In Abbott’s Law of Merchant Shipping (13th Ed.) 297, the author says:
“A contract that a steamer should take her turn with other steamers, and receive prompt dispatch, was hold not to be satisfied by merely loading the ship in turn, as she did not receive prompt dispatch, owing to a deficiency in the supply of cargo.”
The court is of the opinion that the charterer’s covenant to load promptly should not be limited to the period after the Dorothy Palmer obtained her berth. Upon this point, Capt. Plarding, the master of the schooner, states — and I do not find that he is contradicted — that Mr. Parker, the superintendent of terminals, told him that there were at that time several vessels waiting in Newport News because there was no cargo for them, and the evidence tends to show that the usual loading facilities of the port were not being used to the extent that they were in use under normal conditions; but to what extent there was a failure in this particular, or how far such failure may have been due to climatic conditions, does not satisfactorily appear. As this particular aspect of the case, however, is one of damages, it will necessarily be heard by an assessor.
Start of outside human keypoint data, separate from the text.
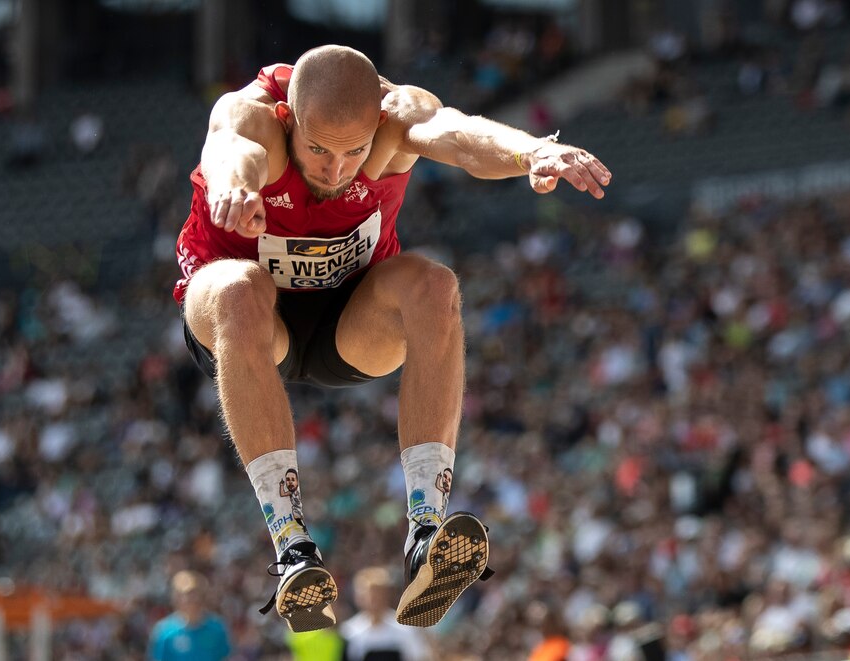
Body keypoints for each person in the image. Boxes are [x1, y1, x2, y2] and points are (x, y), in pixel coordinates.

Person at [173, 44, 611, 633]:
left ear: (376, 126)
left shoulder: (398, 115)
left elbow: (455, 132)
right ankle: (293, 549)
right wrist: (234, 190)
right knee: (239, 290)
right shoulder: (252, 115)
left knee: (435, 288)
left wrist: (534, 149)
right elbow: (230, 150)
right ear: (289, 122)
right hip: (247, 321)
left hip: (347, 323)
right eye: (318, 151)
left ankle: (427, 532)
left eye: (354, 153)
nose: (335, 172)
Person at [340, 566, 429, 661]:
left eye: (377, 594)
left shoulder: (405, 629)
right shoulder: (349, 631)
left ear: (386, 595)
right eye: (369, 595)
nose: (373, 600)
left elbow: (418, 657)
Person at [149, 571, 232, 661]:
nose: (188, 599)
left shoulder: (216, 628)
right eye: (183, 595)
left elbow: (225, 656)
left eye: (193, 594)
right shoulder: (165, 631)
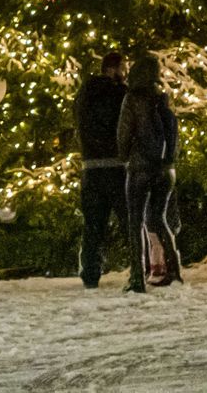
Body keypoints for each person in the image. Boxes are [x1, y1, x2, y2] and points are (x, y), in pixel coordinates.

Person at [116, 54, 181, 292]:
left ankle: (136, 278)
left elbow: (124, 133)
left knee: (136, 222)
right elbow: (173, 132)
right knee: (157, 218)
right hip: (164, 169)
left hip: (140, 167)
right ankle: (173, 270)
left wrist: (124, 155)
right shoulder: (163, 99)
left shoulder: (132, 99)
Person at [75, 51, 129, 288]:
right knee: (129, 221)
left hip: (91, 168)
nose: (124, 72)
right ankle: (140, 267)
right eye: (123, 67)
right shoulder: (119, 94)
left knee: (93, 225)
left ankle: (90, 273)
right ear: (113, 69)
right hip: (115, 167)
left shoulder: (83, 96)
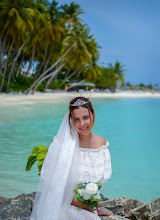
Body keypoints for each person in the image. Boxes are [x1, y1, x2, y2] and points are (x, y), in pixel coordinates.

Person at [30, 96, 112, 220]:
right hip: (64, 207)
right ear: (70, 120)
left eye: (85, 117)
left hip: (87, 208)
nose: (82, 124)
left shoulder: (101, 143)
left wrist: (93, 207)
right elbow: (53, 188)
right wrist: (85, 207)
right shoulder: (63, 146)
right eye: (76, 119)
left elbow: (97, 185)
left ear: (93, 114)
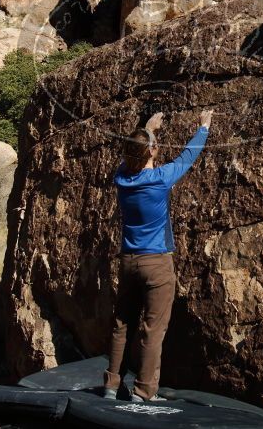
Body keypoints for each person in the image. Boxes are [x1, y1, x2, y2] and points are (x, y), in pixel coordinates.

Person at [103, 109, 214, 402]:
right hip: (156, 263)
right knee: (153, 330)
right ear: (152, 151)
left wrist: (147, 129)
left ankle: (111, 386)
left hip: (128, 261)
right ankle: (144, 392)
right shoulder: (161, 179)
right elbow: (188, 157)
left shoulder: (121, 178)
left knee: (122, 324)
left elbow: (134, 152)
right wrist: (203, 127)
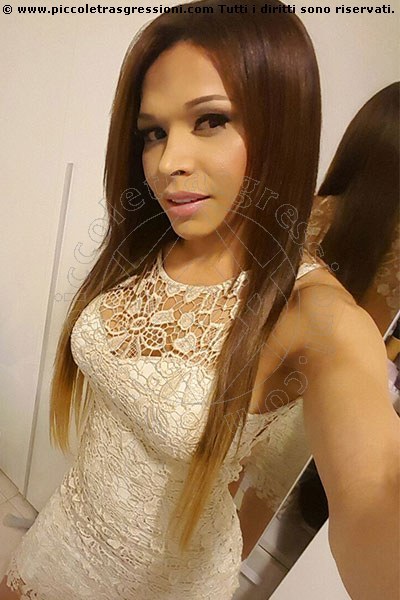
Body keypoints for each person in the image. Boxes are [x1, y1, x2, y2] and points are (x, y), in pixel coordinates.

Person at [1, 1, 398, 598]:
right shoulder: (151, 240)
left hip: (163, 583)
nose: (168, 163)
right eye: (153, 133)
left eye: (210, 120)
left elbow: (374, 494)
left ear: (283, 124)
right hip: (66, 530)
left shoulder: (315, 312)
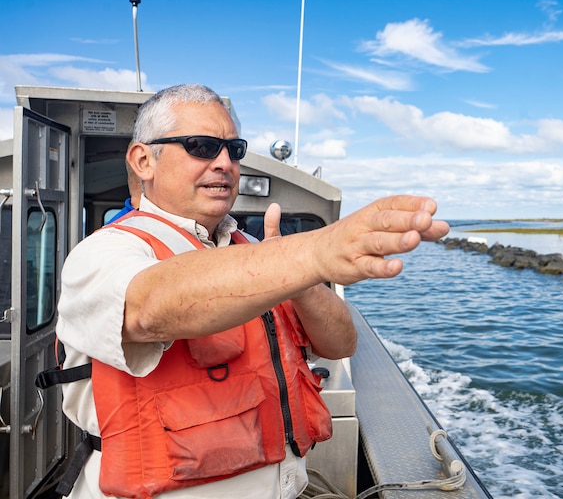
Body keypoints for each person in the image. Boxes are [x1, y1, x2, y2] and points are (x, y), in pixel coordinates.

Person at [55, 83, 449, 499]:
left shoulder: (261, 256)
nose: (225, 163)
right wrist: (313, 253)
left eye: (234, 149)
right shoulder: (105, 251)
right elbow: (147, 307)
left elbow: (340, 343)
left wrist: (302, 276)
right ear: (143, 160)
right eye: (202, 146)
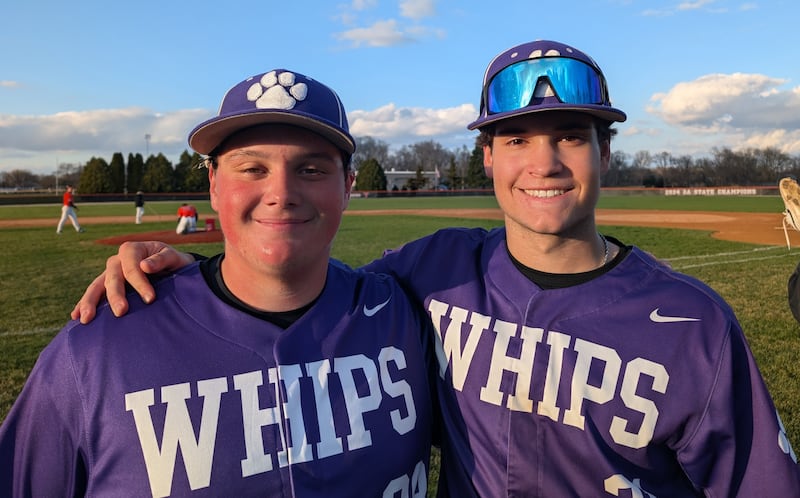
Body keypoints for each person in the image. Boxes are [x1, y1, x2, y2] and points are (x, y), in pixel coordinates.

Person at [72, 40, 800, 496]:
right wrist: (190, 272)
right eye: (515, 140)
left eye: (571, 138)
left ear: (605, 154)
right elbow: (306, 285)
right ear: (487, 158)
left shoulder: (692, 321)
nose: (543, 163)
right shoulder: (437, 267)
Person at [0, 69, 436, 496]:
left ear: (347, 187)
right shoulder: (94, 350)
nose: (281, 192)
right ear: (212, 184)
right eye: (251, 168)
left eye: (311, 170)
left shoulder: (405, 313)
Libelant further argues that the evidence shows that the failure of the libelant’s schooner to have her turn, as well as the failure to load her promptly, were due to the fact that her cargo was not ready, although *981the charterer had requested the New Rivers Coal Company to supply-coal ; that this failure to have the cargo at the time and place for loading was the real cause for the delay in giving this vessel her turn, and in not loading her promptly; that such reasons were given by the charterer’s agent, as also by the superintendent of terminals, on several occasions during the time the schooner was waiting in Newport News; and that the reasons which were made the subject-matter of this defense were pretexts and after-thoughts. There is considerable testimony in the case sustaining the libelant’s contention upon this point. It is not, however, incumbent upon the court to decide what reasons prevailed in this behalf. Tt is enough to find, and I do find, that this vessel was improperly detained.
5. I hold, then, in this case that under the clause, “Vessel to be loaded promptly,” the Dorothy Palmer was entitled to have her turn in loading with the other vessels in the order of her arrival, as I have indicated in this opinion, and without reading into the charter party the alleged custom. T further hold that she should have been loaded promptly, in view of the facilities of the port, taking into account the climatic conditions which existed at the time, and that she was not so loaded.
A decree may be entered for the libelant. An assessor may be appointed to report the extent of the libelant’s damages.